The 13th Century has much to teach us about NFTs
There is now a general acceptance that the crypto industry can either be unregulated or mainstream but not both. Since crypto firms with more customers make more money, we should expect them to prefer the scale that comes from being mainstream. That means they will need to be regulated; the question is how?
The debate concerning crypto regulation revolves around financial regulation. This is because the only current UK regulation directly applicable to crypto is financial regulation – the cryptoasset licence regime to prevent money laundering. Also, because all crypto firms are hardwired to be concerned about the classification of coins and tokens as either security tokens (regulated) or utility tokens (unregulated).
There are, however, arguments against financial regulation being the most appropriate method of regulating the crypto industry. These were put forward by Charles Randall, the last permanent chair of the FCA, the UK’s financial regulator.
Mr Randall said “There is a live debate in many major financial jurisdictions about whether regulators need more powers and tools and clarity of remit to regulate crypto. It’s difficult for regulators around the world to stand by and watch people, sometimes very vulnerable people, putting their financial futures in jeopardy based on disinformation and fear of missing out. But here in the UK there are many other purely speculative activities that we don’t regulate. You can buy gold and other commodities, foreign real estate, foreign currencies, or even old school tokens like Pokemon cards, using unregulated markets.”

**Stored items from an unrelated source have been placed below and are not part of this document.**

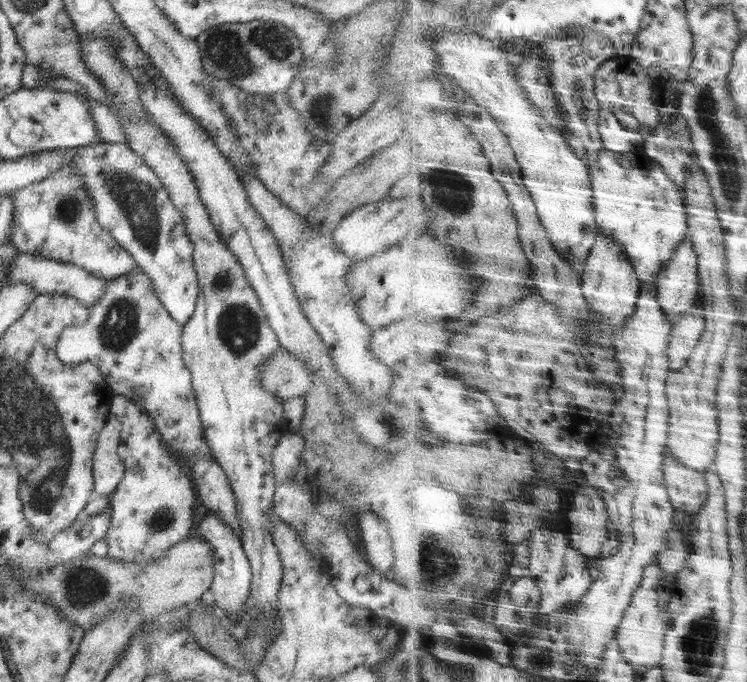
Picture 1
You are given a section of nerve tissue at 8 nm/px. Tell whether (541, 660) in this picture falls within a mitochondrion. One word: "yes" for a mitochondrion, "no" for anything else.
yes

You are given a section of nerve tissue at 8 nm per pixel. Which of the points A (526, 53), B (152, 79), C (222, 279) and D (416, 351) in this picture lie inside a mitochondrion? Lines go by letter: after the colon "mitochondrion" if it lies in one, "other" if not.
A: mitochondrion
B: other
C: mitochondrion
D: other

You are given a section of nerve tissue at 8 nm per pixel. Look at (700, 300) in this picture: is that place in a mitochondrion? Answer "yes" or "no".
no

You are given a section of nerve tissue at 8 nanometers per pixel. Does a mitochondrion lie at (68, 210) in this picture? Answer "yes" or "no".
yes

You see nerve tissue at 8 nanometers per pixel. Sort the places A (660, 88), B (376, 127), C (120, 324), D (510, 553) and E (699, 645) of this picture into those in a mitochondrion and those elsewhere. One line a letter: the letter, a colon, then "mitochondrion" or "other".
A: other
B: other
C: mitochondrion
D: other
E: mitochondrion

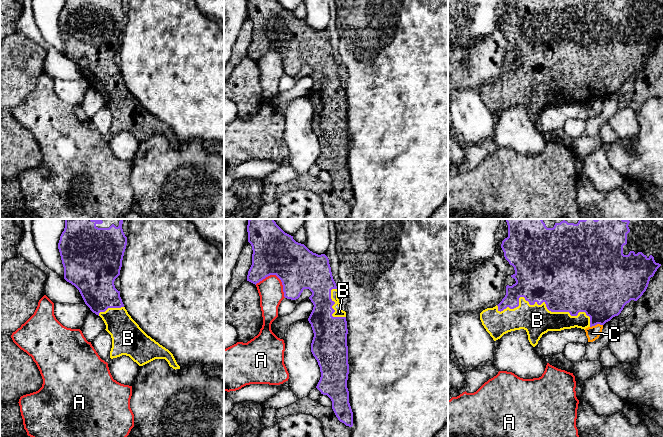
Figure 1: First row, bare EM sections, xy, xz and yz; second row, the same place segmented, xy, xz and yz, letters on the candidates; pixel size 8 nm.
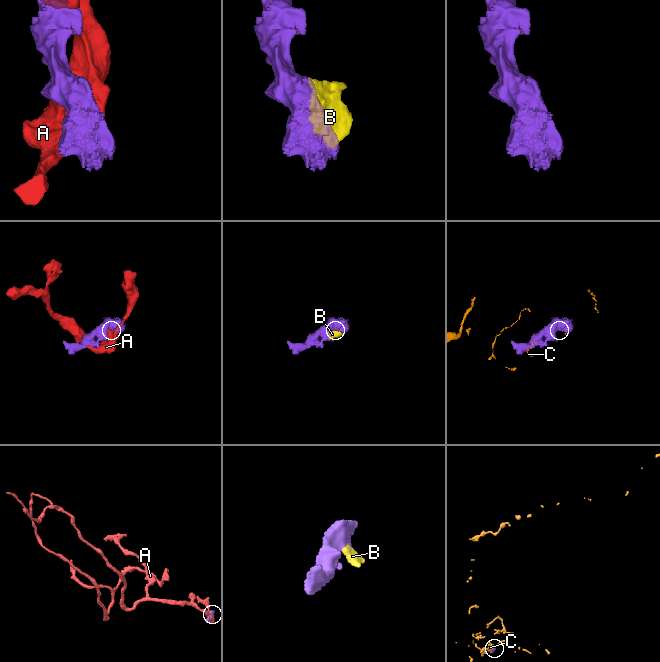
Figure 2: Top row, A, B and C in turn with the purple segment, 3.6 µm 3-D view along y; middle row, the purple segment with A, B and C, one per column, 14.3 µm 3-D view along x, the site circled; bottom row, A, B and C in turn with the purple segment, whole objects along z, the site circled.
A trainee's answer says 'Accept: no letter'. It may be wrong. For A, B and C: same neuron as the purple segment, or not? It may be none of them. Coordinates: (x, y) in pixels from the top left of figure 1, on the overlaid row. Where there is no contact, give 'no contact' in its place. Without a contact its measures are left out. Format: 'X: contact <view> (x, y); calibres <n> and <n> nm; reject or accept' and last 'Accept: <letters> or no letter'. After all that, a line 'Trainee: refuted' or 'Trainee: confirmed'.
A: contact xz (276, 275); calibres 360 and 200 nm; reject
B: contact yz (545, 303); calibres 500 and 240 nm; accept
C: contact yz (596, 324); calibres 400 and 110 nm; reject
Accept: B
Trainee: refuted

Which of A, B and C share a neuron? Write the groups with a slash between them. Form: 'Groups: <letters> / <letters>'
Groups: A / B / C

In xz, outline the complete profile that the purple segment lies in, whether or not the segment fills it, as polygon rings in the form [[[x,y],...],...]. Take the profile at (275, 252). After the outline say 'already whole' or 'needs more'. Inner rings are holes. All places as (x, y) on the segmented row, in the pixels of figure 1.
[[[249,219],[247,225],[248,242],[252,246],[252,265],[248,271],[247,281],[257,284],[270,275],[276,275],[282,282],[284,297],[296,300],[304,289],[309,289],[312,295],[309,297],[314,307],[308,318],[314,337],[311,343],[311,352],[320,367],[321,377],[316,388],[323,395],[327,395],[332,401],[332,409],[338,420],[346,426],[353,426],[353,412],[349,403],[349,391],[347,380],[349,374],[348,346],[347,346],[347,321],[346,312],[342,310],[336,283],[333,279],[329,259],[325,254],[318,255],[310,251],[304,244],[298,243],[293,236],[285,233],[274,219]]]; needs more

Behind this thinking is a concern that regulating crypto will give up the pass if consumers hear the headline but not the story. In other words, if tokens are regulated by the FCA, which is the regulator for investments, tokens must be investments. Pretty much the opposite of what the FCA wants people to think. The FCA is concerned that UK consumers are swayed by the power of syllogisms.
Regulation in this context usually refers to securities regulation, which is why the distinction between security tokens (securities) and utility tokens (not securities) is important.
But there are other methods.
First, in the US, The Responsible Financial Innovation Act, proposed by senators Cynthia Lummis and Kirsten Gillibrand, is a legislative proposal to regulate crypto in the US by classifying most cryptocurrencies as commodities. Commodities, unlike securities, are outside the jurisdiction of the SEC with its fearful reputation and costly registration and reporting requirements. So, regulation, but not as bad as it could have been.
Second, when commentators say that buying tokens is just gambling and the market is a casino, that points a way to a different possibility. In the UK, and most other jurisdictions where it is allowed, gambling is regulated. The UK’s regulator, the Gambling Commission, licenses and regulates firms providing gambling services here. Perhaps they could help with the understanding of consumer harms. But we have some idea of the Gambling Commission’s view of crypto from projects that wish to combine casinos with crypto, permitting punters to place their bets using crypto. The Gambling Commission can be forgiven for not being excited by this possibility. A casino inside a casino doesn’t sound good.
Third, we could say that tokens are the currencies of the online world, powering the digital media, e-commerce, and emerging industries of the future. We have a regulator for that as well. Ofcom is the UK’s communications regulator. It understands digital and regulates the internet (so far as anyone does). But, as Mr Randall says, the internet will continue to be a very challenging space for regulators.
Do we have no good options? Well perhaps history could come to the rescue.
The problem here can be stated as follows: individuals, who are not sophisticated, are spending money, that they can’t afford to lose on items that do not benefit them, and are not good investments, and those items should in fact be reserved for more sophisticated members of society.
Let me tell you about the sumptuary laws. They are perfect for NFTs.
Between the twelfth and the eighteenth centuries, England enforced sumptuary laws. These laws restricted excessive personal expenditures, with the aim of preventing extravagance and luxury. Extravagances of various types were frowned upon in food and drink, furniture, but above all, clothing. People were not permitted to wear clothes or colours reserved for their social betters.
Elizabeth the First passed the Statutes of Apparel and proclamations addressing “excesse of apparel”. She knew what she wanted: “degrees [i.e. ranks] above viscountesses” could wear: “cloth of gold, silver, tinseled satin, silk, or cloth mixed or embroidered with gold or silver or pearl, saving silk mixed with gold or silver in linings of cowls, partlets, and sleeves.” Viscountesses, and below, none of that.
The problems were that extravagant spending impacted the nation’s wealth; young gentlemen ran into debt; and it just generally made people immoral, not knowing their place and so forth. The laws also had a financial aspect because they were intended to balance trade by limiting the import of goods.
We could dust off the old rules and provide that only the rich (hedge fund managers, footballers) and famous (hedge fund managers, footballers) can own an NFT. The state can achieve policy aims of preventing consumer harm, avoiding investment bubbles, and maintaining a sober and discerning society by simply stopping us from spending our money on “excesse of [digital] apparel”.
The European Commission has excluded NFTs from its newly published text of the Regulation on Markets in crypto assets. A chance here for the UK to exercise its hard-won ability to exercise regulatory divergence?
Charles Kerrigan is a Fintech specialist at law firm CMS.